Article 19’s leading CAS precedent concerns the transfer of Javier Acuna, a Paraguayan footballer who, in 2005 at age 16, moved to Cadiz in Spain. CAS held that since the decision to move to Spain was a direct result of the transfer, rather than Acuna's mother's new job at a restaurant, the exception did not apply and the transfer was invalid.
Danish club FC Midtjylland, renowned for their data approach to the game, were also reproached for signing three under-aged footballers from Nigerian club FC Ebede. FIFPro, the international players' union, discovered the transfers and alerted FIFA to what the union characterised as “systematically transferring minor Nigerian players in violation of Article 19.”
“One has to realise that the number of minor applications increases constantly,” highlights Dr. Wild. “Players like [Kylian] Mbappe show: minors are an investment for the future — more than ever before. Each club and each agent is eager to dive in for pearls — there’s a close connection between success and early scouting of talented minors. We are now reaching a point where even minors become expensive. In Germany, RB Leipzig wanted to pay a sum of €10 million for a Portuguese player [Umaro Embalo], aged 16.”
The Benfica story
Embalo, who has also been linked to a move with English giants Manchester United, is a product of Benfica’s academy in Portugal. The club’s youth department has a fine track record, having raked in more than £230 million in the last three years, selling academy graduates, among others Manchester City’s duo of Bernardo Silva and Ederson, Manchester United’s Victor Lindelof and Swansea City’s Renato Sanches.
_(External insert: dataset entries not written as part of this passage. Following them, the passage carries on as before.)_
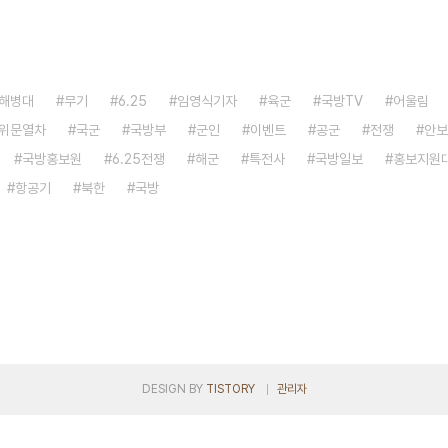
해병대
무기
6.25
임영식기자
육군
국방TV
어울림
위문열차
국군
국방부
군인
이벤트
공군
전쟁
안보
국방홍보원
6.25전쟁
해군
특전사
국방일보
홍보지원
항공기
북한
국방
DESIGN BY
TISTORY
관리자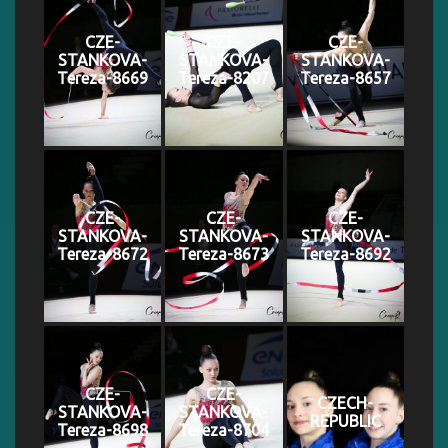
CZE-
CZE-
CZE-
STANKOVA-
STANKOVA-
STANKOVA-
Tereza-8669
Tereza-8207
Tereza-8657
CZE-
CZE-
CZE-
STANKOVA-
STANKOVA-
STANKOVA-
Tereza-8672
Tereza-8673
Tereza-8692
CZE-
CZE-
CZECH-
STANKOVA-
STANKOVA-
REPUBLIC
Tereza-8698
Tereza-8704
The key to Benfica’s youth academy is a holistic approach that balances technical training and education, and offers its youngsters a clear pathway to the first team and the top.
A worrisome development
However, in the current climate not all clubs are prepared to invest in youth development. Last season Brentford FC, founded in 1889, made the unprecedented move to cease their youth academy’s operations. The Bees’ reasoning was straightforward: at a cost of around £2m a year, the investment was simply too high for a Championship club with so many Premier League clubs in London on standby to snap up the best talents. Brentford instead focused on a building a reserve team made up of Premier League outcasts and talents from alternative markets.
“Teams are weighing up the financial cost to run these academies and some are finding it just doesn’t make sense when compared with how many young players make the first team or get picked by the bigger clubs for small fees,” says international scout Neil McGuinness, who worked for Celtic Glasgow in the past. “Huddersfield have made huge changes to their academy structure to try and give themselves a better chance of producing first team-ready players, focussing only on 16 years old and above.”
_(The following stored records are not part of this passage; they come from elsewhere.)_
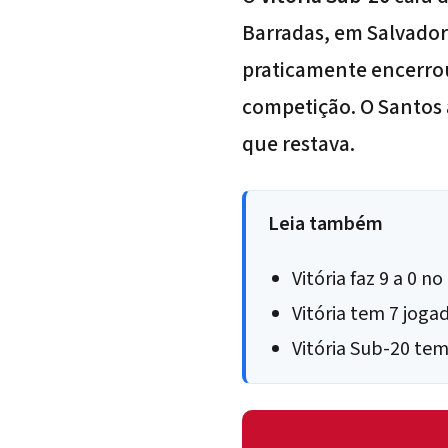
Barradas, em Salvador
praticamente encerrou
competição. O Santos 
que restava.
Leia também
Vitória faz 9 a 0 
Vitória tem 7 joga
Vitória Sub-20 tem 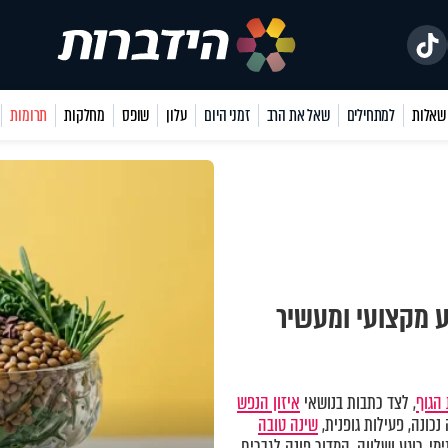
למתחילים
שאל את הרב
זמני היום
עלון
שופס
מחלקות
תרומות
ע מקצועי ומעשיר
הגוף
, לצד כתבות בנושאי
איזון הנפש
כונה, פעילות גופנית,
שינה טובה
מי, רוגע ושלווה. המדור פונה לגברים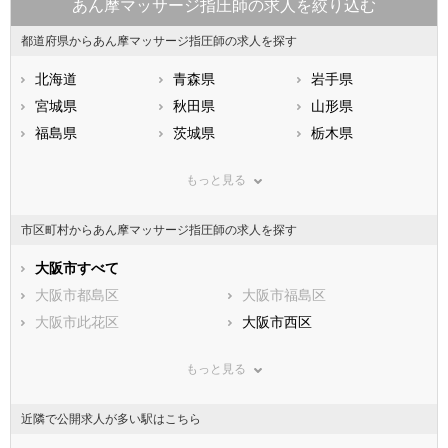
あん摩マッサージ指圧師の求人を絞り込む
都道府県からあん摩マッサージ指圧師の求人を探す
北海道
青森県
岩手県
宮城県
秋田県
山形県
福島県
茨城県
栃木県
群馬県
埼玉県
千葉県
もっと見る
東京都
神奈川県
新潟県
山梨県
長野県
富山県
市区町村からあん摩マッサージ指圧師の求人を探す
石川県
福井県
岐阜県
静岡県
大阪市すべて
愛知県
三重県
滋賀県
大阪市都島区
京都府
大阪市福島区
大阪府
兵庫県
大阪市此花区
奈良県
大阪市西区
和歌山県
鳥取県
大阪市港区
島根県
大阪市大正区
岡山県
もっと見る
広島県
大阪市天王寺区
山口県
大阪市浪速区
徳島県
香川県
大阪市西淀川区
愛媛県
大阪市東淀川区
高知県
近隣で公開求人が多い駅はこちら
福岡県
大阪市東成区
佐賀県
大阪市生野区
長崎県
In general, Huddersfield and Brentford remain exceptions. Major clubs won’t change their modus operandi soon either.
The recent Under-17 World Cup was another playing ground for scouts, with both Manchester United and City, Arsenal, Paris Saint-Germain and Sevilla among the clubs who had sent representatives to India.
After the tournament, Spain’s Sergio Gomez moved from FC Barcelona to Borussia Dortmund. The USA’s Josh Sargent crossed the Atlantic to sign for Werder Bremen.
Vinicius didn’t participate for Brazil in the tournament. He has remained with Flamengo for the time being.
Recently he came on as a substitute again in the local state championship of Rio de Janeiro, his every move closely monitored and dissected by the fans, media, pundits and his new club Real Madrid.
Whether all the attention, and distraction, at his delicate age will help Vinicius prosper in the future remains to be seen.